The island rotates towards Honduras. Image by Andres Alvarado via flickr.com. Lizenz: Creative Commons

A special economic zone in Honduras is making Bitcoin the unit of account for the tax authorities. This means that Bitcoin fulfills the primary function of money for the first time.

Próspera ZEDE, a special economic zone in Honduras, officially makes Bitcoin a unit of account. Some crypto media are celebrating this as a breakthrough and game changer that, like Cryptopolitan, “heralds a new era in which digital currencies are not just dazzling digital assets, but central players in the economic context.”

So so. That doesn’t sound entirely new at first glance. The German BaFIN declared Bitcoin a “unit of account” more than 10 years ago, but this was not a game changer, but rather the start of a regulatory initiative that has permanently paralyzed the industry in this country. Is the news from Próspera just the same stale wine in a new bottle – or is something fundamentally different happening?

The answer is the second. A company called Zion Labs registered in Próspera has asked the tax administration for binding information on whether it can use Bitcoin as a unit of account. Little is known about the company itself; a Google search only leads to dietary supplements. The tax administration has now responded positively to the request: all physically or electronically established companies may “use Bitcoin as their unit of account, namely as a monetary unit or measure of value in which their accounts are maintained and their values ​​are reported”.

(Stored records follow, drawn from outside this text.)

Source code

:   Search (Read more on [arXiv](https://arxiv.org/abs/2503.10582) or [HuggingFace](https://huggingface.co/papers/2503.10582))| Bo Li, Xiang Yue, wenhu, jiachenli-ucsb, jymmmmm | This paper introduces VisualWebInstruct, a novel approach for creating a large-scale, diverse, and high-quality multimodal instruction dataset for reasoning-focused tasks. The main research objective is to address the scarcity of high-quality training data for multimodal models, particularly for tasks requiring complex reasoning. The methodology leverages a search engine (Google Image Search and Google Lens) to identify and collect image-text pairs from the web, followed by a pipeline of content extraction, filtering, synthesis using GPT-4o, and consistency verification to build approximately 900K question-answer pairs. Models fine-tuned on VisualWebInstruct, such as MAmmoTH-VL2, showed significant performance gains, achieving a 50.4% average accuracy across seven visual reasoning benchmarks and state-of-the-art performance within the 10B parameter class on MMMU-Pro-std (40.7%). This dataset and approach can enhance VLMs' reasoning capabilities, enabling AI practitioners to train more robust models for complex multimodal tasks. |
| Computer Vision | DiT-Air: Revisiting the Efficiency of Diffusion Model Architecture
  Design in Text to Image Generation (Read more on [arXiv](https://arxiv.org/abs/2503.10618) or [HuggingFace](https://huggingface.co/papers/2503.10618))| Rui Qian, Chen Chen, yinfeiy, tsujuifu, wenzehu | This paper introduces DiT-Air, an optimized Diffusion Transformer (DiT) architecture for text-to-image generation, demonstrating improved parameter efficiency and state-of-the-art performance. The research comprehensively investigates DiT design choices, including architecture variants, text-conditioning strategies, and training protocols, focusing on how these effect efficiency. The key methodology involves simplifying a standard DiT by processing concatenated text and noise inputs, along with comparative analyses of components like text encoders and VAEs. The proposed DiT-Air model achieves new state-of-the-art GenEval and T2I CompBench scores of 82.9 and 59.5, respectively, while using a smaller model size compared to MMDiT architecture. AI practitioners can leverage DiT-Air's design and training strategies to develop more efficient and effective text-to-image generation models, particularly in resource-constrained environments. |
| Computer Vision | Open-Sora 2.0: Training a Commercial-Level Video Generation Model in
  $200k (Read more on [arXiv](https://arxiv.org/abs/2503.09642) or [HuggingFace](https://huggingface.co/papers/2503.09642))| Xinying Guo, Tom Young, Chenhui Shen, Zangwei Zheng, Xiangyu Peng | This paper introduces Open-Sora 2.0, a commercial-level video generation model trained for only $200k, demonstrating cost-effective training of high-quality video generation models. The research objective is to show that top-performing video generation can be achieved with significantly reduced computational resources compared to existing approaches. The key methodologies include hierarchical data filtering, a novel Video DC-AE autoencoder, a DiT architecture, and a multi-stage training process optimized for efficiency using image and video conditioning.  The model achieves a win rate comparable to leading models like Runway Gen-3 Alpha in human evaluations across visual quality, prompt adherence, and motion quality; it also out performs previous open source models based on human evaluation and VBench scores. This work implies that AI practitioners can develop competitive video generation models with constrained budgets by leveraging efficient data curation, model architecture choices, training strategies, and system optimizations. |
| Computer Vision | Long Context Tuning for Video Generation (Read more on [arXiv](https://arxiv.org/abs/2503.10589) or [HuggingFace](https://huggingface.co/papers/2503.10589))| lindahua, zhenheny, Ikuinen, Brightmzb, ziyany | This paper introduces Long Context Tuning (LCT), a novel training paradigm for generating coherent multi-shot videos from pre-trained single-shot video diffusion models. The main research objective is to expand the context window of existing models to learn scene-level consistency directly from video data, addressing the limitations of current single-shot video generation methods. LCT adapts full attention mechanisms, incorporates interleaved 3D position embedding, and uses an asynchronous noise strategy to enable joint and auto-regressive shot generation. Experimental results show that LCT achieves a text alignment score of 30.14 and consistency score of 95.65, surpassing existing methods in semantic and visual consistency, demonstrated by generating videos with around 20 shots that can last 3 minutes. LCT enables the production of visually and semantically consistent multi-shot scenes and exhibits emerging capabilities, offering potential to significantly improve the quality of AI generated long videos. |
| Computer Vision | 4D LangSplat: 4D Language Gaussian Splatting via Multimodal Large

This is actually a bang. At that time, BaFIN only treated Bitcoin as a unit of account from a regulatory perspective, while it is neither permitted for tax nor accounting purposes to use Bitcoin as such. In Próspera, however, this is exactly what is possible – for the first time ever. A unit of account is probably the noblest and most important function of money. Real estate can also serve as a store of value, and credit cards can also serve as a means of payment. But the unit of calculation, i.e. the measure of all things and the vocabulary that allows us to talk about prices at all – that was and has always been reserved for money.

You could say that with the Prospera tax administration’s decision, Bitcoin became truly money for the first time. The decision applies not only to the applicant, but to all taxpayers, and, the authority emphasizes, it was made “without prejudice against the type of cryptocurrencies,” which probably means that it is willing to accept other cryptocurrencies as a unit of account upon request acknowledge.

But the special economic zone is still stuck halfway. Although companies are allowed to calculate their tax liability in Bitcoin, they must submit it to the tax administration in dollars. But this is explicitly a temporary solution. In the future, Bitcoin will also be approved as a complete unit of account.

As strong as this message sounds, it should not be overestimated. With 10 million inhabitants, Honduras is a rather small country in Central America and one of the poorest in the subcontinent. The Próspera Special Economic Zone consists of several towns on the island of Roatán and has an autonomous government and tax administration. In 2020, the island had around 110,000 inhabitants; according to the website, more than 100 companies with thousands of employees have currently set up shop in the special economic zone.

So it’s a pretty small region. But every movement has to start at a point. What’s important is that it doesn’t stop there.